【レポート】
冷蔵庫は、設置スペースさえ確保できるのなら、大きければ大きい方がよい、という流れが続いています。冷蔵庫の買い換えサイクルはだいたい10年程度と言われていますが、10年前の冷蔵庫と現在の冷蔵庫とを比べると、断熱材やコンプレッサーの改良などにより、同じサイズでも大幅に容量が増加しています。現在定格内容積が300L台の冷蔵庫を置いているスペースには400L台の冷蔵庫が置けるし、400L台の冷蔵庫が置かれているスペースには500L台の冷蔵庫が置けるということになります。こういったコンパクト/大容量という流れは2006年も続いていたのですが、さすがにそろそろ限界が近いようで、これ以上容量を大幅に広げることは難しそうです。

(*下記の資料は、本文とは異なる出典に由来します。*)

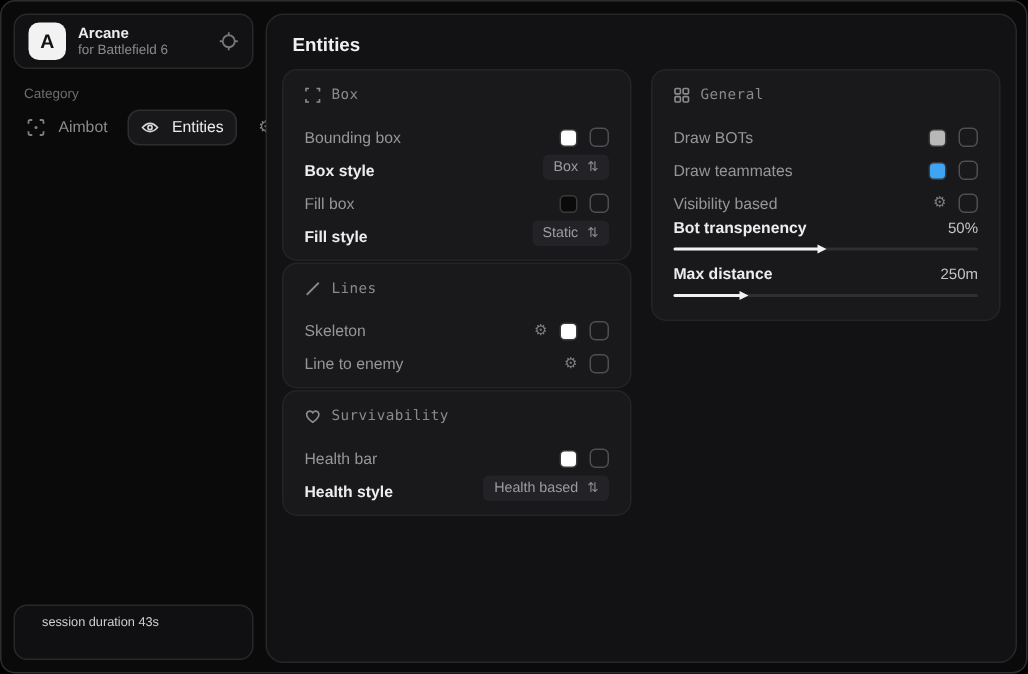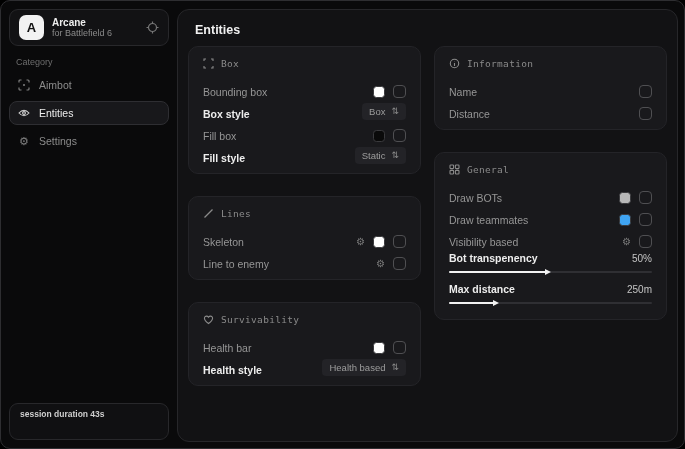--- a/index.html
+++ b/index.html
@@ -17,40 +17,40 @@
             display:flex; align-items:center; justify-content:center;
             color:#111; font-weight:bold; font-size:13px; flex:0 0 auto; }
   .brand-text { flex:1; line-height:1.15; }
   .brand-title { color:#ededed; font-size:10px; font-weight:bold; }
   .brand-sub { color:#8a8a8a; font-size:9px; }
   .target-btn { color:#777; flex:0 0 auto; display:flex; }
 
   .category-label { position:absolute; left:15px; top:56px; color:#6d6d6d; font-size:9px; }
 
   .nav { position:absolute; left:8px; top:72px; width:160px; display:flex;
-         flex-direction:column; gap:4px; }
+         flex-direction:row; gap:4px; }
   .nav-item { height:24px; display:flex; align-items:center; gap:9px; padding:0 8px;
               border:1px solid transparent; border-radius:8px; color:#8c8c8c;
               font-size:10.5px; cursor:pointer; }
   .nav-item .nicon { display:flex; width:12px; justify-content:center; color:#808080; }
   .nav-item.selected { background:#18181b; border-color:#2e2e32; color:#ececec; }
   .nav-item.selected .nicon { color:#d5d5d5; }
 
   .sub-card { position:absolute; left:8px; bottom:8px; width:160px; height:37px;
               background:#101012; border:1px solid #28282b; border-radius:9px;
               padding:5px 10px; line-height:1.35; }
   .sub-line1 { font-family:"DejaVu Sans Mono", monospace; font-size:9px; color:#8f8f8f; }
-  .sub-line2 { font-size:8.5px; font-weight:bold; color:#cfcfcf; }
+  .sub-line2 { font-size:8.5px; font-weight:normal; color:#cfcfcf;margin-left:8px; }
 
   
   .main { position:absolute; left:176px; top:8px; width:501px; height:433px;
           background:#121214; border:1px solid #27272a; border-radius:12px; }
   .page-title { margin:13px 0 9px 17px; color:#f0f0f0; font-size:12.5px; font-weight:bold; }
   .cols { display:flex; gap:13px; padding:0 10px; align-items:flex-start; }
-  .col { flex:1; display:flex; flex-direction:column; gap:22px; min-width:0; }
+  .col { flex:1; display:flex; flex-direction:column; gap:1px; min-width:0; }
 
   .panel { background:#19191c; border:1px solid #242428; border-radius:10px;
            padding:11px 14px 9px 14px; }
   .panel-head { display:flex; align-items:center; gap:7px; margin-bottom:7px;
                 color:#8a8a8a; font-family:"DejaVu Sans Mono", monospace;
                 font-size:9.5px; letter-spacing:.3px; }
   .panel-head .picon { display:flex; color:#8a8a8a; }
 
   .row { height:22px; display:flex; align-items:flex-end; }
   .row .lbl { flex:1; font-size:10.5px; color:#969696; }
@@ -225,43 +225,20 @@
             <span class="dropdown">
               <span class="dd-val">Health based</span>
               <span class="dd-arrows">⇅</span>
             </span>
           </div>
         </div>
       </div>
 
       <div class="col">
 
-        <div class="panel">
-          <div class="panel-head">
-            <span class="picon">
-              <svg width="11" height="11" viewBox="0 0 11 11" fill="none" stroke="currentColor" stroke-width="1.1">
-                <circle cx="5.5" cy="5.5" r="4.2"></circle>
-                  <path d="M5.5 5v3M5.5 3.2v.2"></path>
-              </svg>
-            </span>
-            <span>Information</span>
-          </div>
-          <div class="row">
-            <span class="lbl">Name</span>
-            <span class="ctrls">
-                <span class="checkbox"></span>
-              </span>
-          </div>
-          <div class="row">
-            <span class="lbl">Distance</span>
-            <span class="ctrls">
-                <span class="checkbox"></span>
-              </span>
-          </div>
-        </div>
 
         <div class="panel">
           <div class="panel-head">
             <span class="picon">
               <svg width="11" height="11" viewBox="0 0 11 11" fill="none" stroke="currentColor" stroke-width="1.1">
                 <rect x="1" y="1" width="3.6" height="3.6" rx="0.8"></rect>
                   <rect x="6.4" y="1" width="3.6" height="3.6" rx="0.8"></rect>
                 <rect x="1" y="6.4" width="3.6" height="3.6" rx="0.8"></rect>
                   <rect x="6.4" y="6.4" width="3.6" height="3.6" rx="0.8"></rect>
               </svg>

2007年モデルでは大容量に加えて庫内の使い勝手の向上がポイントとなっています。冷蔵室の一番上の棚が、食品の出し入れがしにくいというのを解消する目的で、棚を上下に移動させる機能を搭載したモデルが増えています。棚のレイアウトを変更できるというモデルが多いのですが、三菱電機の2006年モデルに搭載された「動くん棚」は、棚の前にあるレバーをスライドさせると棚に物を載せたままでも高さを変更できるというものです。また、冷蔵庫自体の高さを標準より低くしたモデルも登場しています。

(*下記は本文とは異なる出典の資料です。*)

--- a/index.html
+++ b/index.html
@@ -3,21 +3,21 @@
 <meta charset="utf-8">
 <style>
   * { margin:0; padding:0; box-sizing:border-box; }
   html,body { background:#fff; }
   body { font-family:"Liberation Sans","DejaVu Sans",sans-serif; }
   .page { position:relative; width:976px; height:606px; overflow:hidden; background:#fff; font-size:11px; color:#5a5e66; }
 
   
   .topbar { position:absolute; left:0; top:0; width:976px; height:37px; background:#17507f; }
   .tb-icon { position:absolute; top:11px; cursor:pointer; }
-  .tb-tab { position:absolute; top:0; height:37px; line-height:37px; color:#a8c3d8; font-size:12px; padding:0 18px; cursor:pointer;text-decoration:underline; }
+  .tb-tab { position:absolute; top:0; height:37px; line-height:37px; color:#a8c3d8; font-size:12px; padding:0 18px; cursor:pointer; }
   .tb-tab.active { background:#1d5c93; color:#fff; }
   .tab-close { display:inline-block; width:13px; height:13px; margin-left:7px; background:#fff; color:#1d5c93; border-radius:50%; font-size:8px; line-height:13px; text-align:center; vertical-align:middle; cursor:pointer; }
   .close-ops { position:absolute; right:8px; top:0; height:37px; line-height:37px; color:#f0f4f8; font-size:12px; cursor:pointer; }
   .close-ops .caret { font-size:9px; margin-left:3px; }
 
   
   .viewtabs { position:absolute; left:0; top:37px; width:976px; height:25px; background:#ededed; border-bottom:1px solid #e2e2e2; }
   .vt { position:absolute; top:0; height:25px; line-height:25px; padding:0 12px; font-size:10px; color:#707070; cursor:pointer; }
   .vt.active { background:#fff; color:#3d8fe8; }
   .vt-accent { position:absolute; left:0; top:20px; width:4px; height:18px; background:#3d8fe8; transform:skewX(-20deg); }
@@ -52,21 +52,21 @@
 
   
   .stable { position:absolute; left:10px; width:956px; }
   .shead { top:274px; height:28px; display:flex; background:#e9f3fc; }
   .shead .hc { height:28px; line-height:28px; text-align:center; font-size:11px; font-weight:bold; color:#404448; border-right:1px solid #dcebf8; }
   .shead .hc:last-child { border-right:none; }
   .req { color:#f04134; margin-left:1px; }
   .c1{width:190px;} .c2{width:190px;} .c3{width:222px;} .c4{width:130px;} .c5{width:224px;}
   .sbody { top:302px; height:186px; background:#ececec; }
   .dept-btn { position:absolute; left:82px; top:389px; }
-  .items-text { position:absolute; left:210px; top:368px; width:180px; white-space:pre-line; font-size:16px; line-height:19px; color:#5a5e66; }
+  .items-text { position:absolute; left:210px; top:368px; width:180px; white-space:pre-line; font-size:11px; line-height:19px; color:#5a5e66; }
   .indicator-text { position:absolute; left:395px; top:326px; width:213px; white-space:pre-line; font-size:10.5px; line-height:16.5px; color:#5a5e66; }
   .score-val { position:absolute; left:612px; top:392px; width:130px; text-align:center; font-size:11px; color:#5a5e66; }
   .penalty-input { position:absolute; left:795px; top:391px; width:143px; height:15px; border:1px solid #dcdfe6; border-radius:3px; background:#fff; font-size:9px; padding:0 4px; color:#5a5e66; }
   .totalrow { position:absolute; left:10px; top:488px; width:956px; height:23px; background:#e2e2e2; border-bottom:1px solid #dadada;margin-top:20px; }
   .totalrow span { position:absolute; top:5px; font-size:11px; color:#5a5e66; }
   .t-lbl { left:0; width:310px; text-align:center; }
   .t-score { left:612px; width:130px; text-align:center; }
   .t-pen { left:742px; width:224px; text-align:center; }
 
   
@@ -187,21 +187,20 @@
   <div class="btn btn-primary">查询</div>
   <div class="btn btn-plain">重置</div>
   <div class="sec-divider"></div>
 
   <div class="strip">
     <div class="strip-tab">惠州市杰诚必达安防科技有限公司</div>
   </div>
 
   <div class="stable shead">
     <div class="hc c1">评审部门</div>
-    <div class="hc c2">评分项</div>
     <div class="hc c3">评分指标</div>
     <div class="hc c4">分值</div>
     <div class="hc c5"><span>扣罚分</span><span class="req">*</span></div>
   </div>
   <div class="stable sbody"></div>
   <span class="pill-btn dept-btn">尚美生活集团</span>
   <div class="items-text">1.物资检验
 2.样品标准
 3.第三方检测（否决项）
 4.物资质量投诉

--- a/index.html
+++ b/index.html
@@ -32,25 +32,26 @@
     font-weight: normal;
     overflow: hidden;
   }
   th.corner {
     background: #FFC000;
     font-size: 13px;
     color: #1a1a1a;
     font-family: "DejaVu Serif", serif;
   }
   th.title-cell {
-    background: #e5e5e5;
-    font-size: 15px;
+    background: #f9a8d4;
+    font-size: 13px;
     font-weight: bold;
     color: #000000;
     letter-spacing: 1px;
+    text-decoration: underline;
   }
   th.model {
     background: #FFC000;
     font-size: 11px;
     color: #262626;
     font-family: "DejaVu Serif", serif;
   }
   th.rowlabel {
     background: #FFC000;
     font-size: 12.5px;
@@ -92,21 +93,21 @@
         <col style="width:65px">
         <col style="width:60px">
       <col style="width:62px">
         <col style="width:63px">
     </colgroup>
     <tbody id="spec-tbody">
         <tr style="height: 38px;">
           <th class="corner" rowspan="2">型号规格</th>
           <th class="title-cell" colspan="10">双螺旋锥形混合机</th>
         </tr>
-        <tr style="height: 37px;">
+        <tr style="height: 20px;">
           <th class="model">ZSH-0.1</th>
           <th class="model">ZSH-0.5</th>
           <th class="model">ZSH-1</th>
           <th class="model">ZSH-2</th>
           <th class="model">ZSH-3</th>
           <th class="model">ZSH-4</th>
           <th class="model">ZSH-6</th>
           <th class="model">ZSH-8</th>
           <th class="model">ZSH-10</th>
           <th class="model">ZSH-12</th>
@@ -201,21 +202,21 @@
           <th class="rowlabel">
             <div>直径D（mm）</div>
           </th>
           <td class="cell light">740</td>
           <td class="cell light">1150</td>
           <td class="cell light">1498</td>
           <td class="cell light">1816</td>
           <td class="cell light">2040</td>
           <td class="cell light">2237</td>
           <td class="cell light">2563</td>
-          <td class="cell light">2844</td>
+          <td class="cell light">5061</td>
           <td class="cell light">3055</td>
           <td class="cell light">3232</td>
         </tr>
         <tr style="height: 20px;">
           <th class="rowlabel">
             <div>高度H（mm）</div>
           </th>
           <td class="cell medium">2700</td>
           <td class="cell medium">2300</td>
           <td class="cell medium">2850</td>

大容量冷蔵庫は各社のハイグレードモデルとなっているため、サイズだけでないメリットがあります。例えば、静粛性では、小~中型タイプよりも圧倒的に優れていますし、野菜室にLEDライトを照射することで、保存中の野菜の鮮度を保つ機能、自動製氷機能なども、ほぼ大容量クラスのみの装備となっています。高性能/高機能な冷蔵庫を選択しようとすると、必然的に大容量タイプになってしまうというのが現状です。そのような中、日立が突然発売した「R-S26VMV」は、定格内容積が255Lのコンパクトな3ドア冷蔵庫ですが、自動製氷や、ナノチタン除菌脱臭などの機能を備えています。このような大型冷蔵庫以外への機能の拡大が進んでいくと、ユーザーにとっての選択肢はさらに拡がることになるのですが。